If the top peer's download queue time is more than 2 seconds, the loop is terminated. This is to not over-request. request_time_critical_pieces() is called once per second, so this will keep the queue full with margin.
Each peer maintains the number of bytes that have been requested from it but not yet been received. This is referred to as outstanding_bytes. This number is incremented by the size of each outgoing request and decremented for each payload byte received.
This counter is divided by an estimated download rate from the peer to form the estimated download queue time. That is, the estimated time it will take any new request to this peer to begin being received.
The estimated download rate of a peer is not trivial. There may not be any outstanding requests to the peer, in which case the payload download rate will be zero. That would not be a reasonable estimate of the rate we would see once we make a request.
If we have not received any payload from a peer in the last 30 seconds, we must use an alternative estimate of the download rate. If we have received payload from this peer previously, we can use the peak download rate.
If we have received less than 2 blocks (32 kiB) and we have been unchoked for less than 5 seconds ago, use the average download rate of all peers (that have outstanding requests).
An observation that is useful to keep in mind when streaming is that your download capacity is likely to be saturated by your peers. In this case, if the swarm is well seeded, most peers will send data to you at close to the same rate. This makes it important to support streaming from many slow peers. For instance, this means you can't make assumptions about the download time of a block being less than some absolute time. You may be downloading at well above the bit rate of the video, but each individual peer only transfers at 5 kiB/s.
In this state, your download rate is a zero-sum-game. Any block you request that is not urgent, will take away from the bandwidth you get for peers that are urgent.

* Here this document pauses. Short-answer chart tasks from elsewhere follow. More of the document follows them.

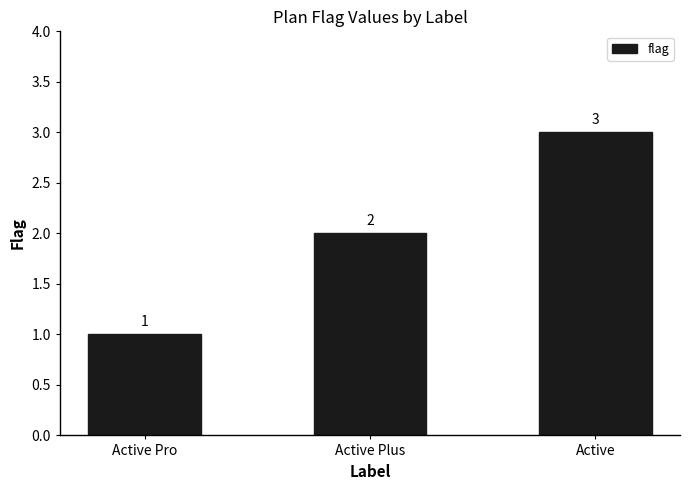

Reading left to right, transcribe all the data shown in this chart.

Active Pro=1	Active Plus=2	Active=3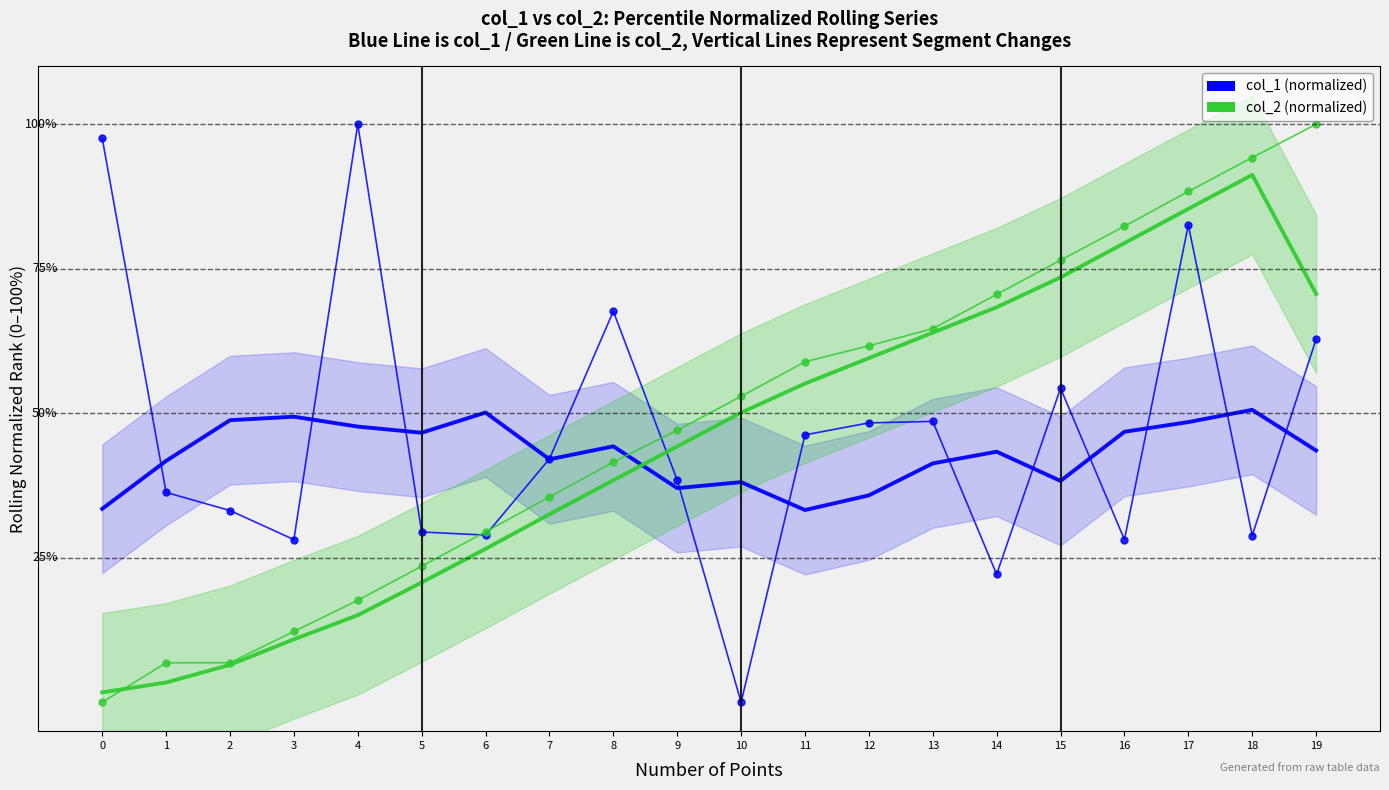

Reading left to right, list all the values displayed in this chart.

col_1 (normalized): 0=97.6	1=36.3	2=33.2	3=28.1	4=100.0	5=29.5	6=28.9	7=42.1	8=67.6	9=38.4	10=0.0	11=46.3	12=48.3	13=48.6	14=22.1	15=54.3	16=28.1	17=82.6	18=28.8	19=62.8
col_2 (normalized): 0=0.0	1=6.8	2=6.8	3=12.2	4=17.6	5=23.5	6=29.5	7=35.5	8=41.5	9=47.0	10=52.9	11=58.9	12=61.7	13=64.6	14=70.6	15=76.5	16=82.4	17=88.4	18=94.2	19=100.0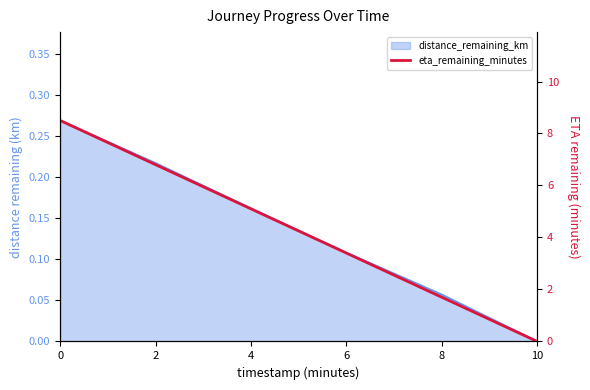

Reading left to right, transcribe all the data shown in this chart.

8.5	6.8	5.1	3.4	1.7	0.0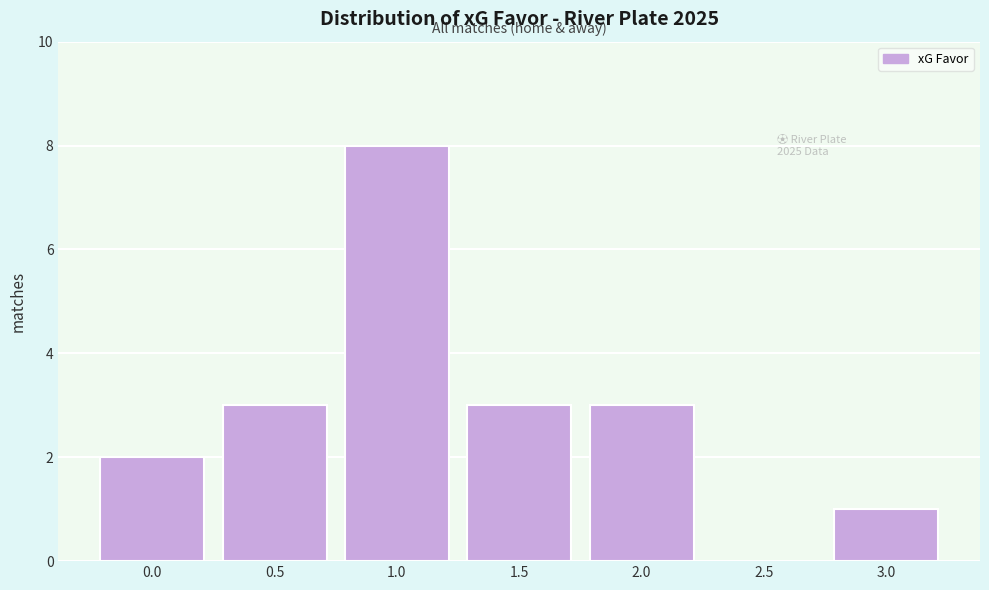

Reading left to right, transcribe all the data shown in this chart.

0.0=2	0.5=3	1.0=8	1.5=3	2.0=3	2.5=0	3.0=1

Make sure to limit requests to useful blocks only.
Some requests will stall. It appears to be very hard to have enough accuracy in the prediction of download queue time such that all requests come back within a reasonable amount of time.
To support adaptive timeouts, each torrent maintains a running average of how long it takes to complete a piece. There is also a running average of the deviation from the mean download time.
This download time is used as the benchmark to determine when blocks have timed out, and should be re-requested from another peer.
If any time-critical piece has taken more than the average piece download time + a half average deviation form that, the piece is considered to have timed out. This means we are allowed to double-request blocks. Subsequent passes over this piece will make sure that any blocks we don't already have are requested one more time.
In fact, this scales to multiple time-outs. The time since a download was started is divided by average download time + average deviation time / 2. The resulting integer is the number if times the piece has timed out.
Each time a piece times out, another busy request is allowed to try to make it complete sooner. A busy request is where a block is requested from a peer even though it has already been requested from another peer.
This has the effect of getting more and more aggressive in requesting blocks the longer it takes to complete the piece. If this mechanism is too aggressive, a significant amount of bandwidth may be lost in redundant download (keep in mind the zero-sum game).
It never makes sense to request a block twice from the same peer. There is logic in place to prevent this.
One optimization is to buffer all piece requests while looping over the time- critical pieces and not send them until one round is complete. This increases the chances that the request messages are coalesced into the same packet. This in turn lowers the number of system calls and network overhead.